Концерт классика
В зале имени Чайковского прошел концерт Баварского государственного оркестра под управлением его теперешнего руководителя — знаменитого японско-американского дирижера Кента Нагано. Первоклассную выучку баварцев на материале музыки Рихарда Штрауса и Антона Брукнера не смог не оценить СЕРГЕЙ ХОДНЕВ.
Ну действительно, все превосходные степени, уместные в описании этого концерта, приходится выделить самой игре баварского Штаатсоркестра (он же, по совместительству, оркестр одного из главных театров Германии, Баварской государственной оперы). В первом отделении исполняли "Метаморфозы" Рихарда Штрауса — "этюд-адажио" для 23 солирующих инструментов. (Это вещь, которая уверенно просится на звание редкой, но тут у московских меломанов были вполне уверенные возможности для сравнения — несколькими днями ранее эту вещь сыграл со своими музыкантами Валерий Гергиев.) Уже в этом камерном составе два с небольшим десятка струнников смогли изумить: пробивная симфоническая мощь заполняла зал с первых тактов, когда даже из прописанного в партитуре скромного состава вступают только низкие струнные.
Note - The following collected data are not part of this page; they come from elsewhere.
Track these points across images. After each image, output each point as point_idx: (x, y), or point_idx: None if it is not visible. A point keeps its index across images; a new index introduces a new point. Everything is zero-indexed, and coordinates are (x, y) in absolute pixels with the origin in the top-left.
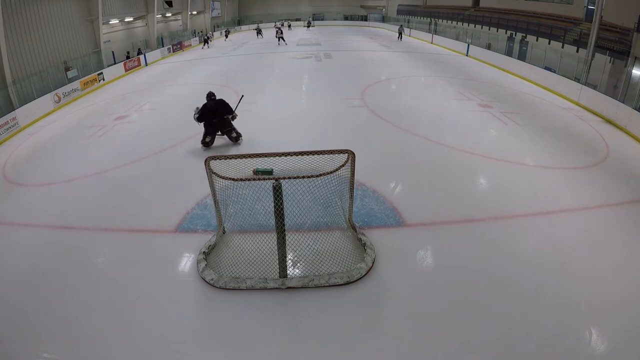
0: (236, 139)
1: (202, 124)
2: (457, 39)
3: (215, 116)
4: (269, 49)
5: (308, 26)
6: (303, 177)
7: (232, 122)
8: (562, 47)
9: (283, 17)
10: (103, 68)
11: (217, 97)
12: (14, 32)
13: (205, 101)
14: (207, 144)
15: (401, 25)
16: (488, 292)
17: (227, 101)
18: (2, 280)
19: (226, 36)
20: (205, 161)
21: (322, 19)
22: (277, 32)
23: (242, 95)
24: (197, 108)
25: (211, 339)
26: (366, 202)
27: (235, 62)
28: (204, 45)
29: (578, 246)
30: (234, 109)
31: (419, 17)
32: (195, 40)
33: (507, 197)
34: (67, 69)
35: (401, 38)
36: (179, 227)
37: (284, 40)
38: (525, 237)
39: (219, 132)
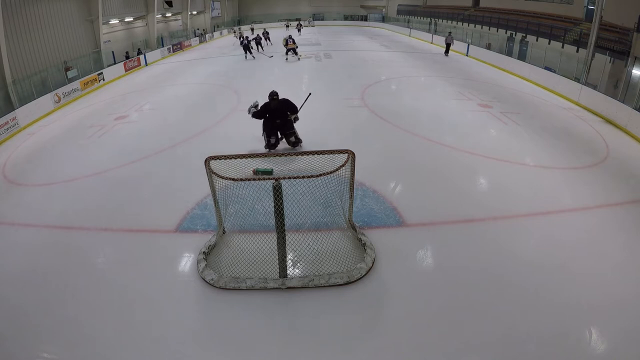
0: (295, 143)
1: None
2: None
3: (280, 116)
4: (269, 48)
5: (299, 30)
6: (303, 177)
7: (294, 124)
8: (562, 47)
9: (283, 17)
10: (103, 68)
11: (279, 97)
12: (14, 32)
13: (268, 100)
14: (273, 145)
15: (450, 34)
16: (488, 292)
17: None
18: (2, 280)
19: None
20: (205, 161)
21: (322, 19)
22: (286, 41)
23: (310, 94)
24: (256, 103)
25: (211, 339)
26: (366, 202)
27: (235, 62)
28: (247, 54)
29: (578, 246)
30: (299, 108)
31: (419, 17)
32: (195, 40)
33: (507, 197)
34: (67, 69)
35: (448, 52)
36: (179, 227)
37: (296, 54)
38: (525, 237)
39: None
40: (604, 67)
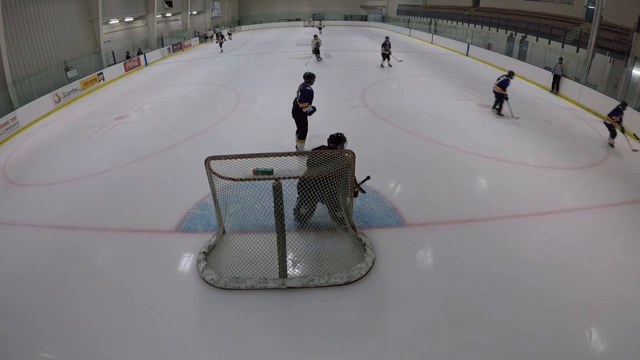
0: (341, 221)
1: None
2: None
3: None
4: (269, 48)
5: (220, 44)
6: (303, 177)
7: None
8: (562, 47)
9: (283, 17)
10: (103, 68)
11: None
12: (14, 32)
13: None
14: (302, 218)
15: (560, 61)
16: (488, 292)
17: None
18: (2, 280)
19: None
20: (205, 161)
21: (322, 19)
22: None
23: (368, 177)
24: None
25: (211, 339)
26: (366, 202)
27: (235, 62)
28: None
29: (578, 246)
30: (358, 184)
31: (418, 17)
32: (195, 40)
33: (507, 197)
34: (67, 69)
35: (557, 87)
36: (179, 227)
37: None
38: (526, 237)
39: None
40: (604, 67)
"Метаморфозы" вопреки названию не имеют никакого отношения к прекрасным экзерцициям Овидия, их неоклассичность совсем другого плана — это произведение, написанное в 1946 году в порядке реквиема, там снова и снова повторяется начальная тема траурного марша из "Героической" Бетховена. У оркестра Кента Нагано в этой вещи скорбь предстала немного надчеловеческой, немного официальной — как безукоризненно, даже идеально по пластическому своему рисунку задрапированные складки траурного полога на государственных похоронах. Сами музыканты при этом звучали как ожившее музейное полотно, может быть, даже как иллюстрация к энциклопедической статье про почтенную немецкую оркестровую культуру: с безупречной обрисовкой всех деталей и при этом с феноменальным по своей чисто скульптурной красоте звуком, крупным, открытым, увесисто-вибратным.
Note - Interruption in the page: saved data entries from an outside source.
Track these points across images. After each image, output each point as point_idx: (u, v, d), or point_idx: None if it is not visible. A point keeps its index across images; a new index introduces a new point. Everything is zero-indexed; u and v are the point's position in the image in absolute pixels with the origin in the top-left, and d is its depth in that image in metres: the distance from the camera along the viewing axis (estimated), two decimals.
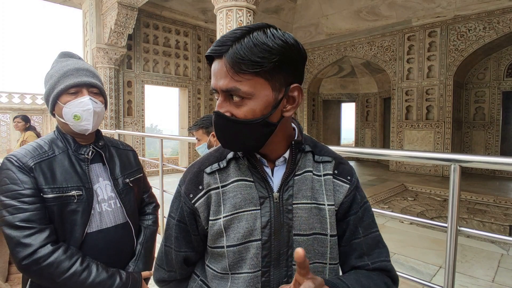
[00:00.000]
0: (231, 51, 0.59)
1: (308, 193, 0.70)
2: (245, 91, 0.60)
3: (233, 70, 0.59)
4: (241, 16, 4.04)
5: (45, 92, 1.09)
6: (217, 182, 0.70)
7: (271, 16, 9.31)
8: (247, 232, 0.66)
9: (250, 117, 0.62)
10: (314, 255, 0.69)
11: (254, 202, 0.68)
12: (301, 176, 0.71)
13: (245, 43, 0.59)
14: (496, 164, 1.19)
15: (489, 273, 2.60)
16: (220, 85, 0.61)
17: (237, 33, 0.61)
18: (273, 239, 0.67)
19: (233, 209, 0.67)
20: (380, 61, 8.79)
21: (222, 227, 0.67)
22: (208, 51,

А в Седьмой симфонии Брукнера, наоборот, оркестр, вышедший на сцену уже в большом составе, шутя демонстрировал вполне камерный по своей слаженности, органичности и живому дыханию (не по объему звука, в третьей части обрушивавшегося на зал Чайковского апокалиптической лавиной) баланс. Духовые и вовсе звучали как какие-то идеально и терпеливо подобранные компьютерные сэмплы — только руками развести.
Другое дело, что этот концерт и запомнится теперь как парад Баварского государственного оркестра, а не как работа Кента Нагано. Что бы ни было тому причиной — специфические представления о такте или специфические же отношения с позднеромантическим симфонизмом,— но собственное лицо дирижера как художника все время терялось за персоной образцового модератора оркестровых умений. В качестве авторского жеста господин Нагано позволил себе только две чуть затянутые паузы, прозвучавшие, впрочем, в общем контексте совершенно оглушительно. А в остальном, как алгебраическая функция, дирижерская работа скорее скользила по поверхности обоих произведений, избегая сколько-нибудь персонального высказывания на тему их драматургии, в которой человеческого звучания за мастерски преподнесенными романтическими лекалами было не различить.